My Story, Let Me Tell It — Act II, 2026
Further images
My Story, Let Me Tell It — Act II expands the phrase first presented on a mirror into a suspended spatial installation composed of 53 serial plates. Each element repeats the statement “My Story, Let Me Tell It” and is placed at a different height, creating a continuous vertical field of reading.
The work interrupts the average line that silently organises the exhibition gaze. There is no central axis and no neutral measure. The installation is structured from the concrete variation of human bodies and lines of sight, converting difference into spatial organisation.
Each plate functions as a unit of encounter between body, language and architecture. The height of the phrase, the distance between the centres of the plates and the distribution of the elements are not decorative or arbitrary decisions.

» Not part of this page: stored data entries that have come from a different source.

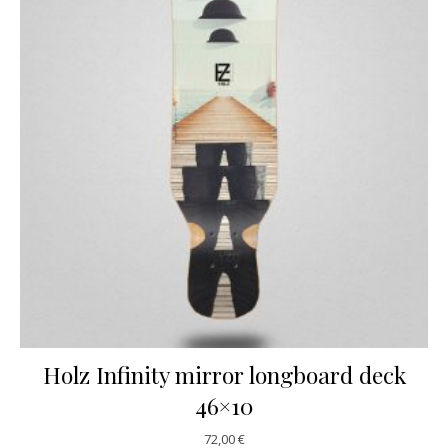
Holz Infinity mirror longboard deck
46×10
72,00
€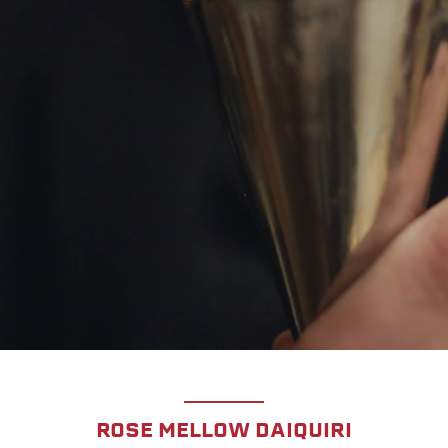
ROSE MELLOW DAIQUIRI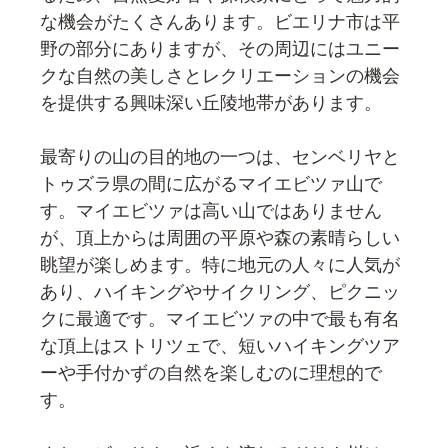
な機会がたくさんあります。ビエリナ市は平
野の部分にありますが、その周辺にはユニー
クな自然の美しさとレクリエーションの機会
を提供する興味深い丘陵地帯があります。
最寄りの山の目的地の一つは、センベリヤと
トゥズラ県の間に広がるマイエビツァ山で
す。マイエビツァは高い山ではありません
が、頂上からは周囲の平原や森の素晴らしい
眺望が楽しめます。特に地元の人々に人気が
あり、ハイキングやサイクリング、ピクニッ
クに最適です。マイエビツァの中で最も有名
な頂上はストリツェで、短いハイキングツア
ーや手付かずの自然を楽しむのに理想的で
す。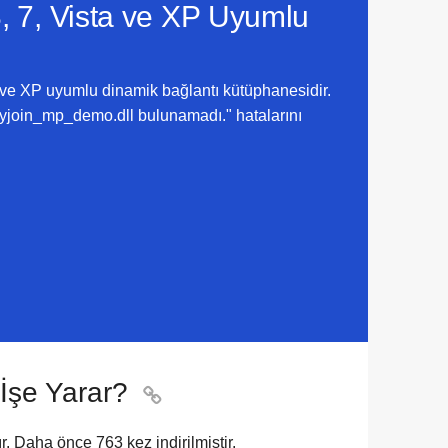
, 7, Vista ve XP
Uyumlu
ve XP uyumlu dinamik bağlantı kütüphanesidir.
pyjoin_mp_demo.dll bulunamadı." hatalarını
İşe Yarar?

dır. Daha önce
763
kez indirilmiştir.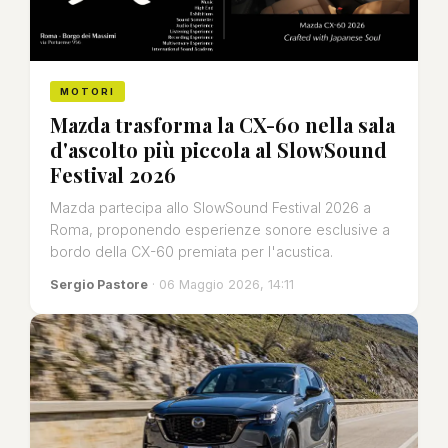
MOTORI
Mazda trasforma la CX-60 nella sala
d'ascolto più piccola al SlowSound
Festival 2026
Mazda partecipa allo SlowSound Festival 2026 a
Roma, proponendo esperienze sonore esclusive a
bordo della CX-60 premiata per l'acustica.
Sergio Pastore
· 06 Maggio 2026, 14:11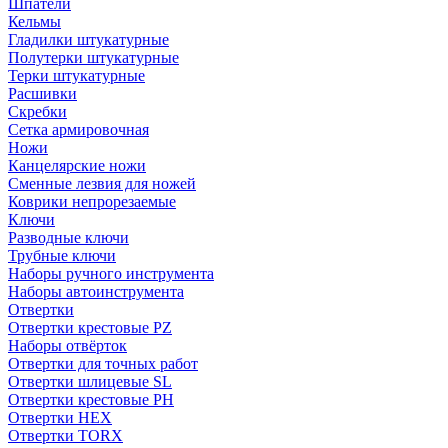
Шпатели
Кельмы
Гладилки штукатурные
Полутерки штукатурные
Терки штукатурные
Расшивки
Скребки
Сетка армировочная
Ножи
Канцелярские ножи
Сменные лезвия для ножей
Коврики непрорезаемые
Ключи
Разводные ключи
Трубные ключи
Наборы ручного инструмента
Наборы автоинструмента
Отвертки
Отвертки крестовые PZ
Наборы отвёрток
Отвертки для точных работ
Отвертки шлицевые SL
Отвертки крестовые PH
Отвертки HEX
Отвертки TORX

They derive from the real dimension of the text and from the need to create a continuous field of access, without exceptional zones or compensatory devices.
In this act, authorship ceases to be only a statement and becomes architecture. The visitor does not encounter a single privileged point of view. The work reorganises the space from bodily plurality, making visible how exhibition systems often assume a normative body as their silent measure.
The installation refuses inclusion as institutional rhetoric. It proposes accessibility as structure: physical, measurable and spatially verifiable. The body is not adapted to the space; the space is reorganised from the body.
Within the broader body of work My Story, Let Me Tell It, Act II transforms narrative sovereignty into spatial practice. To tell one’s own story is not only to speak. It is also to dispute the height, distance, architecture and conditions under which a body may appear, read, remain and be recognised.
Exhibitions
Insisting on Existing: Protocols of a Public Studio, solo exhibition, critical text by Kamilla Nunes, SOMA – People & Culture, Curitiba, Brazil, 2026.